Lo squilibrio tra causa e effetto mina la credibilità del protagonista, e annienta ogni possibilità di empatizzare con le sue sofferenze.


L’ANEMONE COME MEMORIA

Ray è un uomo che tenta l’impossibile: sottrarre se stesso al peso del passato.

Lontano dal mondo, coltiverà l’anemone, lo stesso fiore che coltivava il padre, figura conflittuale e traumatica. Un gesto che svela quanto l'inconscio lo costringa a rivivere i traumi e la volontà cerchi di reprimerli, di allontanarli.


Non brucerà neanche le lettere della moglie, le conserverà senza leggerle, consapevole di ciò che c’è al di là della foresta: la sua vecchia vita.

Vuole mostrarsi coriaceo, ma internamente, nel proprio io, rimane fragile, logorato.


UN PROTAGONISTA E TRE OMBRE

La sceneggiatura concede molto spazio a Daniel Day-Lewis - il cui magnetismo e la cui assoluta bravura restano indiscutibili - privandone quasi del tutto Sean Bean, relegato ai margini. Un personaggio inesplorato, un estraneo per tutto il film.

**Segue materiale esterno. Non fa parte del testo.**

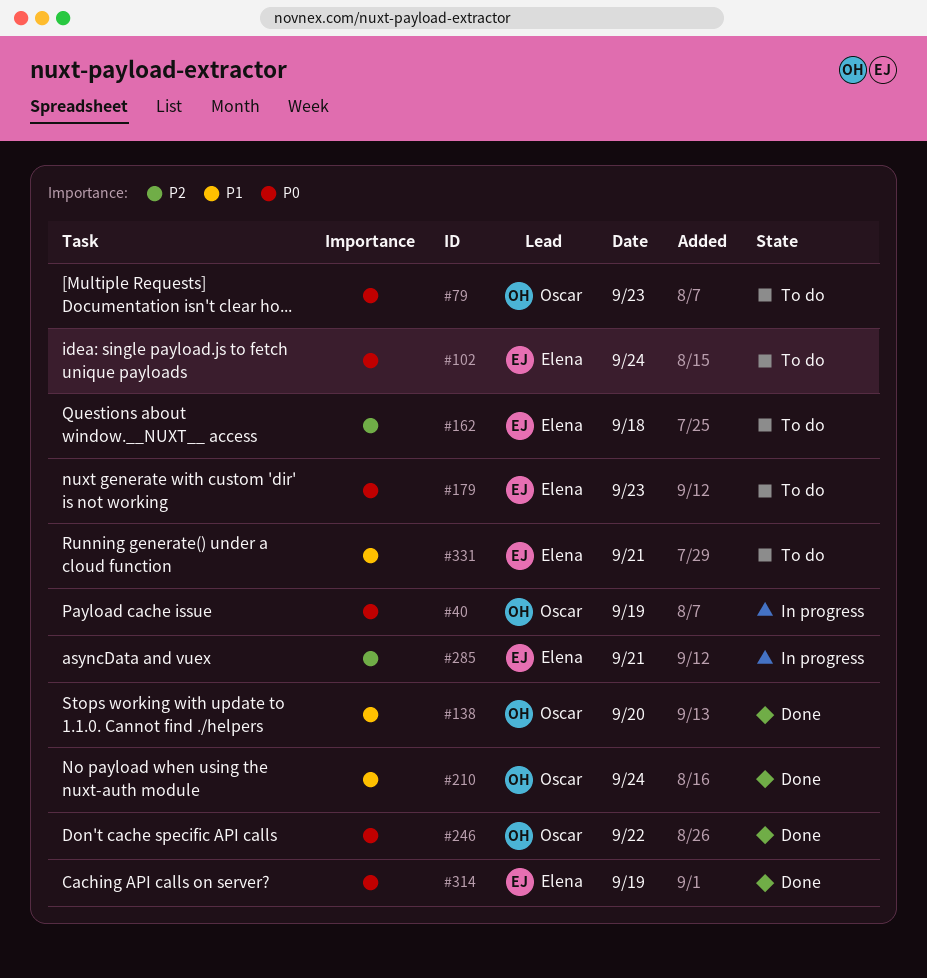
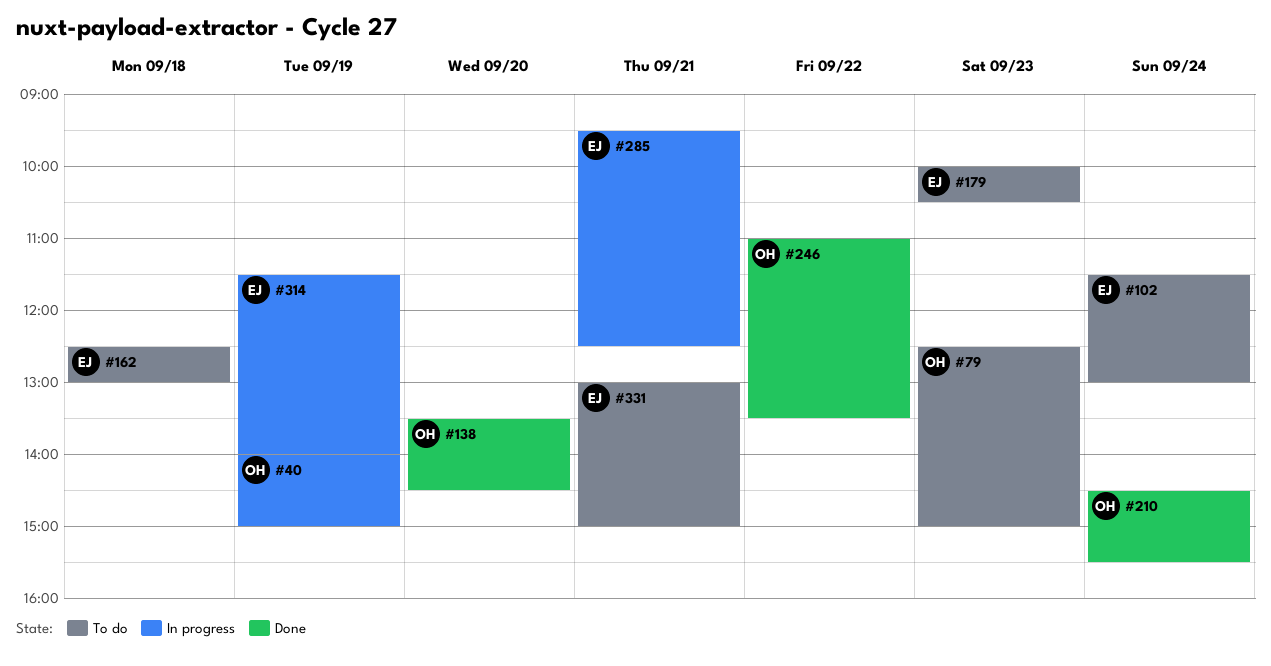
#314, status: Done -> In progress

Sorte peggiore tocca al figlio, Brian, figura centrale solo nelle intenzioni.


Non va meglio neanche con la scrittura del personaggio femminile - Nessa, l’ex moglie - interpretato da Samantha Morton, che appare impalpabile e senza un sano briciolo di rancore nei confronti dell’ex marito, che con la sua lontananza ha creato parecchi problemi al figlio.

Un personaggio piatto, servile, fastidioso quanto inverosimile nella sua sottomissione.


AMBIZIONE E INESPERIENZA

Anemone comunica la passione di questo giovane regista, ma anche tutta la sua inesperienza. La regia non è sempre curata, risultando in alcune sequenze eccessivamente pretenziosa. Il montaggio si mostra discontinuo, con cambi di tono improvviso, che si riflettono anche nei dialoghi - dall’humor britannico ai toni biblici, solenni - senza che vi sia un vero raccordo tra le parti, slegate tra loro.

La durata di oltre due ore pesa tanto e l’attesa non viene mai ripagata, lasciando anche una certa sensazione di scontentezza nello spettatore.


Ronan Day-Lewis procede incessante nell’ accumulo di figure: il vento, il bosco, la corsa sulla spiaggia, diventano annunci, simboli in potenza che non vengono mai sviluppati veramente. Tutto sembra voler rimandare a qualcosa di molto di più di quanto riesca effettivamente a dire il regista.


EPILOGO

Si percepisce l’intenzione di voler raccontare qualcosa di grande, essenziale, pretendendo molto dalle proprie capacità, forse troppo. Per ora manca una struttura capace di sostenere un’impalcatura così ambiziosa.


Anemone sarebbe dovuto essere un film sulla fragilità dell’amore, sul peso della memoria, sull'essere in balia dei venti interiori. Ironicamente, la cosa ad essere più fragile tra tutte è proprio la sceneggiatura.

Il film resta sospeso in un limbo tra ambizione e incompletezza, tra simbolismo e narrazione.


È un'opera prima che lascia un forte retrogusto amaro. Non un fallimento, piuttosto un tentativo incompiuto, e per questo, forse, più interessante nel suo errore.